• [Exercise instructions] Could you reproduce the model calibration passage from "Many SWAT model" up to and including "SWAT model calibration.", substituting "watershed model" for "SWAT model" each time it appears?
## Begin Page excerpt
Model calibration and validation

Many SWAT model parameters are difficult to obtain through observation. Various parameters have differing effects on hydrological processes. Sensitivity analysis can identify the effects and importance of model parameters that can then be targeted for adjustment to improve the accuracy of the model. We analyzed the results from the hydrological processes calculation module of the SWAT model. The analysis provided a ranking of model parameters by order of importance. We finally selected the following 10 parameters to be calibrated: ESCO, CANMX, SOL_AWC, SOL_BD, EPCO, HVSTI, GW_REVAP, CN2, GSI and GWQMN (Table 1).

Table 1 Parameters used for SWAT model calibration.

The four evaluation indices (P-factor, R-factor, NS and Φ) were optimized by repeatedly adjusting the range of each parameter until we obtained a steady parameter value. Table 1 lists the calibrated parameters and their descriptions, and their initial and optimal values. The smaller the soil evaporation compensation factor (ESCO), the more water can be absorbed from the lower level soil for soil evaporation. Arnold et al.38 suggest that the value of ESCO should be varied between 0.75 and 1.0, and we used the value 0.94. This relatively high ESCO value indicates that soil evaporation has a weak influence on the whole evaporation process because of the high vegetation coverage, high plastic film mulch coverage, and low air temperature in the Heihe agricultural region. The maximum canopy storage (CANMX) has a significant effect on hydrological processes, especially for evapotranspiration in arid areas. The value of CANMX for farmland in this study was 16.25 (mm). The plant uptake compensation factor (EPCO) has an important effect on the ET simulation. When the EPCO value is close to 1, the crop can extract more water from the lower soil layer; when it is closer to 0, water absorption from the soil is limited. The calibrated value of EPCO was 0.1, mainly because local soil is very porous and there is little capillary water movement. The harvest index (HVSTI) and maximum stomatal conductance (GSI) were calibrated to 0.52 and 1.77 m/s, respectively, as given by Jiang et al.39. The SCS runoff curve number (CN2) was eventually reduced by 0.21 from the initial values, similar to the values given in Li et al.40. The soil-related sensitivity parameters (SOL_AWC, SOL_BD) were reduced by 0.05 and 0.24, respectively. The parameters GW_REVAP and GWQMN, which are correlated with groundwater flow, were calibrated to 0.05 and 800 mm, respectively.
## End Page excerpt
## Begin Stored data
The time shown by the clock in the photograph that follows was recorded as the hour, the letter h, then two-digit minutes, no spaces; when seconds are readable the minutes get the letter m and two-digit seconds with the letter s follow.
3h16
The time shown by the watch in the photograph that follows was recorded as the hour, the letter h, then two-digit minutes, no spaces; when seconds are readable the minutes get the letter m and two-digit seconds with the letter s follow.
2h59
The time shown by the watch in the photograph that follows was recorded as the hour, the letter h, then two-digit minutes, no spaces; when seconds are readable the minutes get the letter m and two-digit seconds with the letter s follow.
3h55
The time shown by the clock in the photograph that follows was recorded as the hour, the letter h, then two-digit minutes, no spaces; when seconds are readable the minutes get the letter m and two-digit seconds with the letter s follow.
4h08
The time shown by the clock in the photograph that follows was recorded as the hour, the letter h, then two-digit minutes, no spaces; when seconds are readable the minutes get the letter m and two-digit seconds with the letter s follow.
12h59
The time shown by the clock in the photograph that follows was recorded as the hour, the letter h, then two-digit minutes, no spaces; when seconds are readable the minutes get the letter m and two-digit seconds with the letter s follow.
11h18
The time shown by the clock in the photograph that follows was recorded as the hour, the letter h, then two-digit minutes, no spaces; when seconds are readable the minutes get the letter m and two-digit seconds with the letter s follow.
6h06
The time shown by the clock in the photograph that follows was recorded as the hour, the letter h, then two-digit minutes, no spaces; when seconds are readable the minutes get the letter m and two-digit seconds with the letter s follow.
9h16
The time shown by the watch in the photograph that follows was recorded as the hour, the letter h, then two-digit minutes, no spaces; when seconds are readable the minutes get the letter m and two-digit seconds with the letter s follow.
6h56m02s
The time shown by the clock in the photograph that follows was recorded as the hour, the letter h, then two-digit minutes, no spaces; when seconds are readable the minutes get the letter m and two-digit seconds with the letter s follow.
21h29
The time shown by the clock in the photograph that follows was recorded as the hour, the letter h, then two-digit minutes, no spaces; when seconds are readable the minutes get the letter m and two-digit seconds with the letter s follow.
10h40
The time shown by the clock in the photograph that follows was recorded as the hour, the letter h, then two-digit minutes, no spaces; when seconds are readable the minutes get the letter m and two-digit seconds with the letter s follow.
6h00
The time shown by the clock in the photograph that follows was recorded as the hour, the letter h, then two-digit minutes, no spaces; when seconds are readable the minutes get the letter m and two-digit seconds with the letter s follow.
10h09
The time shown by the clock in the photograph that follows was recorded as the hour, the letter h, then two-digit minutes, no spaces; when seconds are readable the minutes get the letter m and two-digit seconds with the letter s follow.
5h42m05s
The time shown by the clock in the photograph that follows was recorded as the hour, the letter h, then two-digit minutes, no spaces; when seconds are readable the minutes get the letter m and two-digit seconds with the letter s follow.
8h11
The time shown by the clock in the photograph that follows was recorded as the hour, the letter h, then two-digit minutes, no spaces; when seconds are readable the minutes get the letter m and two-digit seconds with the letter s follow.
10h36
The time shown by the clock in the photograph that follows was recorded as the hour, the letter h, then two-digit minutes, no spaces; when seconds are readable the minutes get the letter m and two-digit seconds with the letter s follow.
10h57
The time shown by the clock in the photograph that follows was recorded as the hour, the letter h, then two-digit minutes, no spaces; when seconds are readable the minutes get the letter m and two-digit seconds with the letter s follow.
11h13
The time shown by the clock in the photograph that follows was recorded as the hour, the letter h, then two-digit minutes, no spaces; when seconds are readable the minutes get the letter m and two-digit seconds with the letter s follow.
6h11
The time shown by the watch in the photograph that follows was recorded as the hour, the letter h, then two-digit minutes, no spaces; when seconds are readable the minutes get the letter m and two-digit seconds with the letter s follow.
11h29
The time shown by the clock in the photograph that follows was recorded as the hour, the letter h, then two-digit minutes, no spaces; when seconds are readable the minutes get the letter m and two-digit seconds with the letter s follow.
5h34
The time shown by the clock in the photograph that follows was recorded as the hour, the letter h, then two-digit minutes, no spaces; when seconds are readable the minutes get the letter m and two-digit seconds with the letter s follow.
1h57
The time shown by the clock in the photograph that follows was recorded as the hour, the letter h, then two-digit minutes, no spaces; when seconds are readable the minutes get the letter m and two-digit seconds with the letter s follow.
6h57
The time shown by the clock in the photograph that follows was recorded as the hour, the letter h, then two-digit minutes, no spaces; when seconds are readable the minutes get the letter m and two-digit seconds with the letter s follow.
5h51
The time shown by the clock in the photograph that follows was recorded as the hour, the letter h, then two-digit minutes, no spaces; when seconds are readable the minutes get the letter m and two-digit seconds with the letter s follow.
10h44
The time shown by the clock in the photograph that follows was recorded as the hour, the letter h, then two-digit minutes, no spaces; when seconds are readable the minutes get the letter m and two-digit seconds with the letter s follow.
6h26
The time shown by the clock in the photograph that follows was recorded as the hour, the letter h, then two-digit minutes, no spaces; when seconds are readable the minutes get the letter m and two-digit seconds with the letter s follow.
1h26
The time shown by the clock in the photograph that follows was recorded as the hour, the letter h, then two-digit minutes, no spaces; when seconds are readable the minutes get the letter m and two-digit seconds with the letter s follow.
## End Stored data
• [The reply]
Many watershed model parameters are difficult to obtain through observation. Various parameters have differing effects on hydrological processes. Sensitivity analysis can identify the effects and importance of model parameters that can then be targeted for adjustment to improve the accuracy of the model. We analyzed the results from the hydrological processes calculation module of the watershed model. The analysis provided a ranking of model parameters by order of importance. We finally selected the following 10 parameters to be calibrated: ESCO, CANMX, SOL_AWC, SOL_BD, EPCO, HVSTI, GW_REVAP, CN2, GSI and GWQMN (Table 1).

Table 1 Parameters used for watershed model calibration.